● Actions to take
A. From the ColorChecker text, list the primary colors that six of the chart's patches show.
B. Give the stretch of the ColorChecker text from "The ColorChecker chart" through "oranges and lemons." again, swapping "matte" for "glossy".
C. According to the ColorChecker text, in what year was the chart introduced?

Text under study below:

The ColorChecker Color Rendition Chart (often referred to by its original name, the Macbeth ColorChecker or simply Macbeth chart) is a color calibration target consisting of a cardboard-framed arrangement of 24 squares of painted samples. The ColorChecker was introduced in a 1976 paper by McCamy, Marcus, and Davidson in the Journal of Applied Photographic Engineering. The chart’s color patches have spectral reflectances intended to mimic those of natural objects such as human skin, foliage, and flowers, to have consistent color appearance under a variety of lighting conditions, especially as detected by typical color photographic film, and to be stable over time.

The ColorChecker chart is a rectangular card measuring about 11 × 8.25 inches, or in its original incarnation about 13 × 9 in., an aspect ratio approximately the same as that of 35 mm film. It includes 24 patches in a 4 × 6 grid, each slightly under 2 inches square, made of matte paint applied to smooth paper, and surrounded by a black border. Six of the patches form a uniform gray lightness scale, and another six are primary colors typical of chemical photographic processes – red, green, blue, cyan, magenta, and yellow. The remaining colors include approximations of medium light and medium dark human skin, blue sky, the front of a typical leaf, and a blue chicory flower. The rest were chosen arbitrarily to represent a gamut "of general interest and utility for test purposes", though the orange and yellow patches are similarly colored to typical oranges and lemons.

End of Text under study.
Dataset records below:

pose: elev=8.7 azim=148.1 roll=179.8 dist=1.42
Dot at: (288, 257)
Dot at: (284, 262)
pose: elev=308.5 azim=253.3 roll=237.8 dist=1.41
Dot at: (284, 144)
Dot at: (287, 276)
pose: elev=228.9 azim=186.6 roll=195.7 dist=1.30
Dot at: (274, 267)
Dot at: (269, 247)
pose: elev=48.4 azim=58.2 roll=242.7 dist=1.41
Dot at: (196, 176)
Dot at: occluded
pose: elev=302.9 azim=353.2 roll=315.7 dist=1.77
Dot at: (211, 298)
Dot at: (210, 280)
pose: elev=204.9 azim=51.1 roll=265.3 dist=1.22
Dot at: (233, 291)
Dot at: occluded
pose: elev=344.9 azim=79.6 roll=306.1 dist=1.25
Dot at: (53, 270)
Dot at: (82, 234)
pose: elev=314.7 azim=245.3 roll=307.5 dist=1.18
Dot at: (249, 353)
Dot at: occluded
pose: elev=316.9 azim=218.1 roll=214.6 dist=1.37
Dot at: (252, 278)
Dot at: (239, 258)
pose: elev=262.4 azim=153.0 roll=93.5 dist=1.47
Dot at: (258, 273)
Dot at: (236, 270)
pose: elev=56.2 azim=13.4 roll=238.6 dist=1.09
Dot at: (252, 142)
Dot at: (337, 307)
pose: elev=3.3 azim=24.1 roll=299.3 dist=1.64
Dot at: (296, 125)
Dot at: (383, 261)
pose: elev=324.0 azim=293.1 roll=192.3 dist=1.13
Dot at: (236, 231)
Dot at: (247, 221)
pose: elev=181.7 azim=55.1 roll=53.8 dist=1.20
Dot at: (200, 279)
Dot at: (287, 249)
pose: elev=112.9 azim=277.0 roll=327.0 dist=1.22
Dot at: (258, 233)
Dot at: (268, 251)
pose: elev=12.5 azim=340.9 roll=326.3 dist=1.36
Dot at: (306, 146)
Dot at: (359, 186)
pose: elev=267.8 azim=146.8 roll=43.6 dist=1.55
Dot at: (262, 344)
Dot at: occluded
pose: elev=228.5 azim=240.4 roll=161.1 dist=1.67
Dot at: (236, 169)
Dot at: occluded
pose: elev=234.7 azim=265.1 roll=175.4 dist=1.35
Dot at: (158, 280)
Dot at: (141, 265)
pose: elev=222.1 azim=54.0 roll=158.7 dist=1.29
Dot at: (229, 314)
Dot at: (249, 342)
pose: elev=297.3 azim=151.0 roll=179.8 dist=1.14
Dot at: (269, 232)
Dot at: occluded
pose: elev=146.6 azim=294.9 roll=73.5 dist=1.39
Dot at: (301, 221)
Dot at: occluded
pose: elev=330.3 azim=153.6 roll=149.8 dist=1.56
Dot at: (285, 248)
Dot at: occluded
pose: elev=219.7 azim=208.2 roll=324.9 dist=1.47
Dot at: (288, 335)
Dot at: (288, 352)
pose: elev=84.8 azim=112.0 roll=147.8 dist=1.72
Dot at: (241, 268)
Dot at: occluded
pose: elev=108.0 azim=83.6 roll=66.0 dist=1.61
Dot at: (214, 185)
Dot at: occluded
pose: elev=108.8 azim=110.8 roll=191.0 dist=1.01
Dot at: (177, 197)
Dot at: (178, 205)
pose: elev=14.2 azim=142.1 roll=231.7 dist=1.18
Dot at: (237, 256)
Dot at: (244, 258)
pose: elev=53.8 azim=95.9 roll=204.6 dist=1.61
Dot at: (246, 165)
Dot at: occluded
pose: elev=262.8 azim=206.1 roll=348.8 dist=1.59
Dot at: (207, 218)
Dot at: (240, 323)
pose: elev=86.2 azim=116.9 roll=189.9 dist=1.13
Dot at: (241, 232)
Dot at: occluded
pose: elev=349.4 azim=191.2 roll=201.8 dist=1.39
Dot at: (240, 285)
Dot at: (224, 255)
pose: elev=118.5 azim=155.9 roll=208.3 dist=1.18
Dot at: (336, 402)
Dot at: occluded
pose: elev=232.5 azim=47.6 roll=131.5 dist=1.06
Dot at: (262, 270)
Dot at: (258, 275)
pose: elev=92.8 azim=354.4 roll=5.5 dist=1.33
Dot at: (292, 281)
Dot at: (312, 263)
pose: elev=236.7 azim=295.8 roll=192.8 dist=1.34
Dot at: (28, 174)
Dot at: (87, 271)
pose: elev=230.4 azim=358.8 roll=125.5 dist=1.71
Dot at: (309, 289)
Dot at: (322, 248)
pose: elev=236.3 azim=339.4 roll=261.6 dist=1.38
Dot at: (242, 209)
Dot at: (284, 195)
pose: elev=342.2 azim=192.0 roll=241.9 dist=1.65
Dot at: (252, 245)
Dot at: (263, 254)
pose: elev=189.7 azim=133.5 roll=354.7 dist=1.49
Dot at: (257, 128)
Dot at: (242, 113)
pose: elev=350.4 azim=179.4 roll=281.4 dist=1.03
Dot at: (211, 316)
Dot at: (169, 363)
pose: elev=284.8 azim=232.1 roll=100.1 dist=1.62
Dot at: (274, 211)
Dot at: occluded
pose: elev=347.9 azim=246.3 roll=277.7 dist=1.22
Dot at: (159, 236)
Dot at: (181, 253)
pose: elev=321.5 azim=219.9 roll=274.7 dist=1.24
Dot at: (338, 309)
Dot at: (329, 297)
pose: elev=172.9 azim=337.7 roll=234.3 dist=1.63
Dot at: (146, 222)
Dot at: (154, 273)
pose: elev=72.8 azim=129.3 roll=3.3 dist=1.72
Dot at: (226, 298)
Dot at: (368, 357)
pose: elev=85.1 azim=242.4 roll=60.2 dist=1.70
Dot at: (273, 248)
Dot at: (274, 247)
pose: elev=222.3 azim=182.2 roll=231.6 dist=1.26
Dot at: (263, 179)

End of Dataset records.

● Outputs by task
A. Red, green, blue, cyan, magenta, and yellow.

B.
The ColorChecker chart is a rectangular card measuring about 11 × 8.25 inches, or in its original incarnation about 13 × 9 in., an aspect ratio approximately the same as that of 35 mm film. It includes 24 patches in a 4 × 6 grid, each slightly under 2 inches square, made of glossy paint applied to smooth paper, and surrounded by a black border. Six of the patches form a uniform gray lightness scale, and another six are primary colors typical of chemical photographic processes – red, green, blue, cyan, magenta, and yellow. The remaining colors include approximations of medium light and medium dark human skin, blue sky, the front of a typical leaf, and a blue chicory flower. The rest were chosen arbitrarily to represent a gamut "of general interest and utility for test purposes", though the orange and yellow patches are similarly colored to typical oranges and lemons.

C. 1976.